Im Bereich des Bauordnungsrechts wurde bereits reagiert: Die Bauministerkonferenz der Länder hat in § 67 der Musterbauordnung (MBauO) eine Regelung geschaffen, die vereinfachte Abweichungen von bauordnungsrechtlichen Vorgaben ermöglicht. Ein Beispiel für solche Abweichungen betrifft den Einsatz alternativer Baustoffe und Bauweisen. So können Bauherren Holzbalkendecken anstelle der standardmäßigen Betondecken verwenden, wenn diese die gleichen sicherheitstechnischen Anforderungen wie Brand- und Schallschutz erfüllen. Auch was die vorgeschriebenen Mindestabstände zwischen Gebäuden angeht, dürfen Kompromisse gemacht werden. Hier können beispielsweise reduzierte Abstände genehmigt werden, sofern ausreichende Brandschutzmaßnahmen vorhanden sind. Auch bei den Brandschutzmaßnahmen selbst sind Abweichungen möglich.

Kostengünstiger Brandschutz

Anstelle einer vorgeschriebenen Löschanlage könnten alternative Maßnahmen wie Rauchabzugssysteme oder spezielle Brandmeldeanlagen verwendet werden, sofern sie den gleichen Schutz bieten.
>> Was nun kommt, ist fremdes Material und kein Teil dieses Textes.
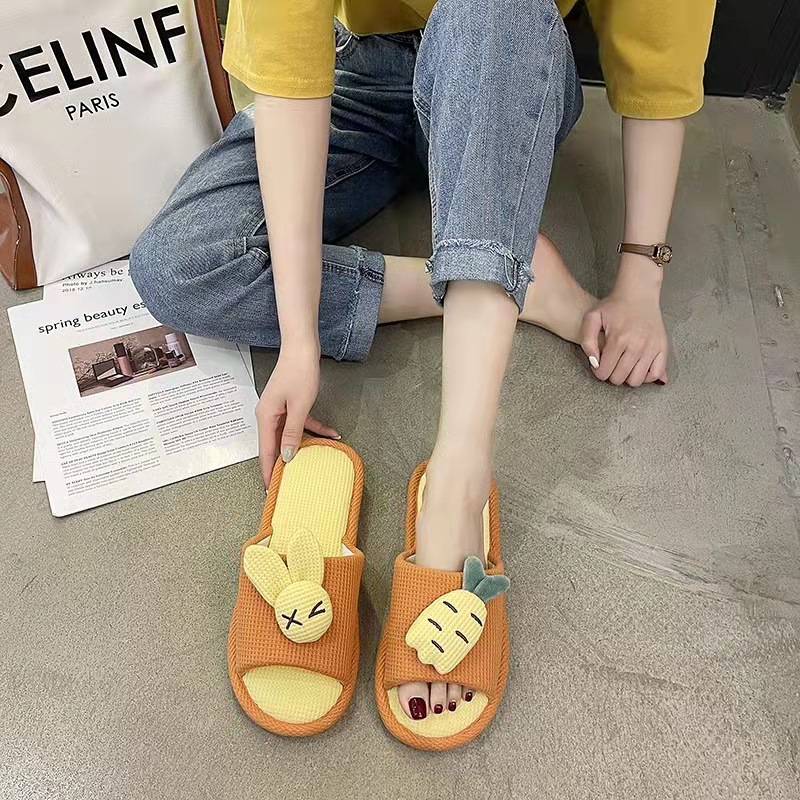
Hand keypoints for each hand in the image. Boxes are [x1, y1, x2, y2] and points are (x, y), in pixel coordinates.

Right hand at [255, 342, 338, 484]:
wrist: (302, 347)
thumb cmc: (299, 373)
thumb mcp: (299, 407)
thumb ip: (293, 433)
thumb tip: (287, 457)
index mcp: (266, 417)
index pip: (265, 451)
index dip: (269, 471)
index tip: (271, 490)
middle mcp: (269, 415)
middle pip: (276, 445)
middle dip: (285, 463)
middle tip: (292, 483)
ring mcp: (280, 409)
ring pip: (290, 435)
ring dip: (304, 445)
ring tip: (313, 464)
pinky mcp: (290, 404)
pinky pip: (300, 422)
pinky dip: (314, 428)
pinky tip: (332, 435)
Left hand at [580, 258, 668, 386]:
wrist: (638, 293)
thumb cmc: (614, 306)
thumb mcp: (592, 317)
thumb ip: (587, 341)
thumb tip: (595, 363)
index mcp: (618, 340)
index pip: (604, 372)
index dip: (598, 371)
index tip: (599, 364)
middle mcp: (636, 346)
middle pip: (619, 379)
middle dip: (611, 375)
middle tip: (611, 364)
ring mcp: (651, 348)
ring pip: (636, 380)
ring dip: (627, 377)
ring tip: (623, 365)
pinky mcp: (662, 347)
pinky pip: (655, 374)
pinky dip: (646, 376)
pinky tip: (637, 367)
Modifizierte Rettungswege sind ein weiteres Beispiel. Ein Gebäude könnte erweiterte und gesicherte Außentreppen anstelle der vorgeschriebenen Anzahl von Treppenhäusern haben, solange diese Rettungswege die gleichen Sicherheitsstandards erfüllen. Innovative Energiekonzepte sind ebenfalls förderfähig. Ein Bauprojekt könnte anstelle konventioneller Heizsysteme ein Wärmerückgewinnungssystem nutzen, wenn die Energiebilanz und Versorgungssicherheit gewährleistet sind. Schließlich kann auch die Raumhöhe angepasst werden. Für bestimmte Nutzungskonzepte wie Lofts oder Ateliers könnte eine geringere Raumhöhe sinnvoll sein, solange Belüftung, Belichtung und Raumklima nicht beeinträchtigt werden. Diese Abweichungen ermöglichen es, das Bauen in Deutschland effizienter, kostengünstiger und individueller zu gestalten, ohne die grundlegenden Sicherheitsstandards zu vernachlässigen. Einige Bundesländer haben ihre Landesbauordnungen bereits angepasst, andere ziehen nach.
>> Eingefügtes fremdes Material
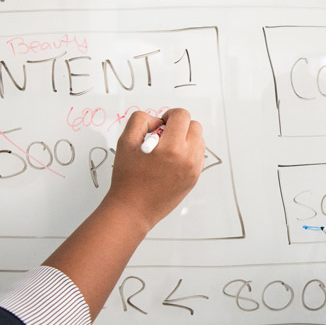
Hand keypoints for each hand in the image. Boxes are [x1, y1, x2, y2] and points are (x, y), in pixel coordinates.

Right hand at [104, 109, 204, 231]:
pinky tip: (171, 160)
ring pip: (199, 141)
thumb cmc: (128, 179)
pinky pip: (198, 156)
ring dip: (186, 139)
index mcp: (172, 148)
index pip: (182, 116)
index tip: (161, 124)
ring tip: (167, 149)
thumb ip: (141, 121)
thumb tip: (157, 121)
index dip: (169, 115)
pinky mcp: (194, 178)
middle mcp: (187, 158)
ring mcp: (193, 170)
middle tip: (164, 136)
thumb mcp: (126, 141)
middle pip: (195, 126)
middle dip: (180, 126)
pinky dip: (188, 152)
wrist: (133, 209)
Leitlinien und praktische Hilfen


Das Bundesministerium für Wohnen, Stadtentwicklung und Bauwesen (BMWSB) hat eine „Leitlinie und Prozessempfehlung Gebäudetyp E“ erstellt. Das 70 Seiten starke Dokument soll als Impulsgeber dienen, ist aber derzeit noch als Entwurf gekennzeichnet. Der Leitfaden bietet Projektbeteiligten Hinweise, wie Vereinbarungen für Architekten- und Bauverträge formuliert werden können, um rechtssichere Abweichungen von den aRdT zu ermöglichen. Praxisbeispiele reichen von Geschossdecken in Holz- oder Massivbauweise über die Anzahl der Steckdosen bis hin zur Norm-Innentemperatur. Die Empfehlungen berücksichtigen sowohl Neubauten als auch den Bestandsbau.
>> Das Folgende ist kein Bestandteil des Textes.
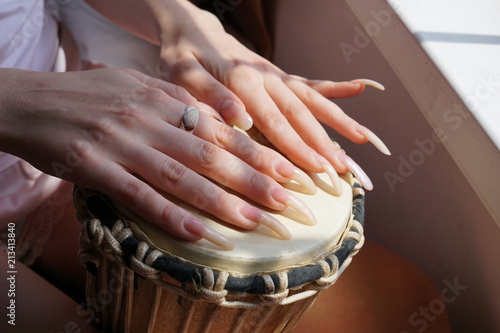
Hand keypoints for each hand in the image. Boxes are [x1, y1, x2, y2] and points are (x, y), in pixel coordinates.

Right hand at [0, 68, 318, 247]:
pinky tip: (199, 233)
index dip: (258, 153)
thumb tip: (224, 121)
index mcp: (162, 98)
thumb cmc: (89, 95)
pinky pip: (138, 196)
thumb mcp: (138, 85)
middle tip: (289, 202)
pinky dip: (170, 215)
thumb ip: (179, 102)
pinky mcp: (95, 167)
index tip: (290, 172)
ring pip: (181, 176)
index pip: (221, 130)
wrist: (29, 101)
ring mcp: (122, 144)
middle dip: (254, 180)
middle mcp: (148, 119)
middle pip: (211, 154)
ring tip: (257, 222)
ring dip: (222, 201)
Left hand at [153, 0, 389, 190]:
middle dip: (322, 143)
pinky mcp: (277, 75)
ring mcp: (275, 75)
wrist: (192, 29)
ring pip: (310, 99)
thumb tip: (241, 119)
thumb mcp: (181, 74)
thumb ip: (209, 96)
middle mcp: (265, 77)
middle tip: (343, 169)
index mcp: (242, 80)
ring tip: (362, 138)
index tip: (317, 169)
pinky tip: (359, 88)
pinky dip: (333, 87)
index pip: (274, 121)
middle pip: (299, 114)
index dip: (296, 147)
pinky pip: (309, 83)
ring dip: (336, 120)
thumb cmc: (181, 55)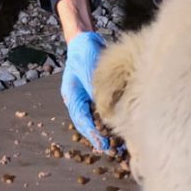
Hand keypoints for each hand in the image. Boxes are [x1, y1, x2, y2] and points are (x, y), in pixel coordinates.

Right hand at [61, 30, 110, 150]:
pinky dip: (107, 123)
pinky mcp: (94, 96)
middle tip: (110, 149)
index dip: (91, 132)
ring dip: (103, 133)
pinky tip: (118, 131)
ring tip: (116, 146)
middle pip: (86, 123)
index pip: (81, 118)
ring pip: (93, 121)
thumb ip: (95, 87)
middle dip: (97, 137)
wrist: (85, 40)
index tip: (102, 143)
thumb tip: (103, 107)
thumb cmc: (85, 51)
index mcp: (72, 94)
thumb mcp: (89, 68)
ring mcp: (85, 98)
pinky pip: (100, 114)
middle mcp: (77, 99)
Dazu Bundesbauministerin Klara Geywitz: „Vertragspartner können künftig beim Bauen von kostenintensiven Standards rechtssicher abweichen und dennoch hohe Sicherheitsstandards einhalten. Davon profitieren beide Seiten: die Baubranche, weil Bauen kostengünstiger wird, und die Nutzerinnen und Nutzer, weil es preiswerter wird.“ Andrea Gebhard, Präsidentin der Bundesarchitektenkammer, ergänzt: „Durch die Möglichkeit, mit der Einführung des Gebäudetyp-E auf nicht notwendige Standards zu verzichten, können Bau- und Sanierungsprozesse nicht nur beschleunigt, sondern auch kostengünstiger und ressourcenschonender gestaltet werden. Dies trägt wesentlich zur Schaffung von bezahlbarem Wohnraum und zur Förderung innovativer Bauprojekte bei.“


Gesetzesentwurf vorgelegt - neue Rgelungen und Empfehlungen


Das Bundesjustizministerium hat nun den „Entwurf eines Gesetzes zur zivilrechtlichen Erleichterung des Gebäudebaus“ (Gebäudetyp-E-Gesetz) vorgelegt. Die Architekten- und Bauingenieurkammern sehen darin einen Durchbruch und großen Erfolg. Im Gesetzentwurf wird der Begriff der aRdT (= anerkannte Regeln der Technik) in § 650a des Bürgerlichen Gesetzbuches (BGB), das den Bauvertrag regelt, konkreter gefasst. Sicherheitsrelevante Normungen sollen weiterhin dazugehören, aber Komfort- und Ausstattungsmerkmale werden nicht mehr automatisch als aRdT angesehen. Dazu Bundesjustizminister Dr. Marco Buschmann: „Der Gebäudetyp-E ist ein wichtiger Beitrag, um auf die stark gestiegenen Baukosten zu reagieren. Mit unserem Gesetzentwurf wollen wir Bauen in Deutschland günstiger, einfacher und unbürokratischer machen. Fachleute schätzen, dass sich dadurch bis zu 10 Prozent der Herstellungskosten einsparen lassen. Wir wollen dieses milliardenschwere Potenzial freisetzen. Wir setzen dabei am Bauvertragsrecht an. Gutes Wohnen hängt nicht davon ab, dass immer jede einzelne DIN-Norm eingehalten wird.“


Speziell für den Gebäudetyp-E wird ein neues Kapitel § 650o BGB-E eingeführt, das die Verträge zwischen fachkundigen Unternehmen definiert und eine Ausnahme von der geltenden Aufklärungspflicht regelt. Dies bedeutet, dass bei Verträgen zwischen fachkundigen Unternehmern keine Verpflichtung mehr besteht, über Risiken und Konsequenzen des Abweichens von den aRdT aufzuklären. Außerdem sieht der Paragraf weitere Ausnahmeregelungen zum Sachmangel (§ 633 BGB) vor, sodass das Abweichen von den aRdT nicht mehr automatisch als Sachmangel gilt. Schutzrechte für Verbraucher und nicht fachkundige Unternehmer bleiben angeblich jedoch unverändert. Beispielsweise könnte ein Absenken des Schallschutzes oder der Trittschalldämmung nicht nur als eine Einbuße an Komfort empfunden werden, sondern als psychische Dauerbelastung in Wohnräumen. Dies wäre jedoch im Gebäudetyp E kein Sachmangel mehr.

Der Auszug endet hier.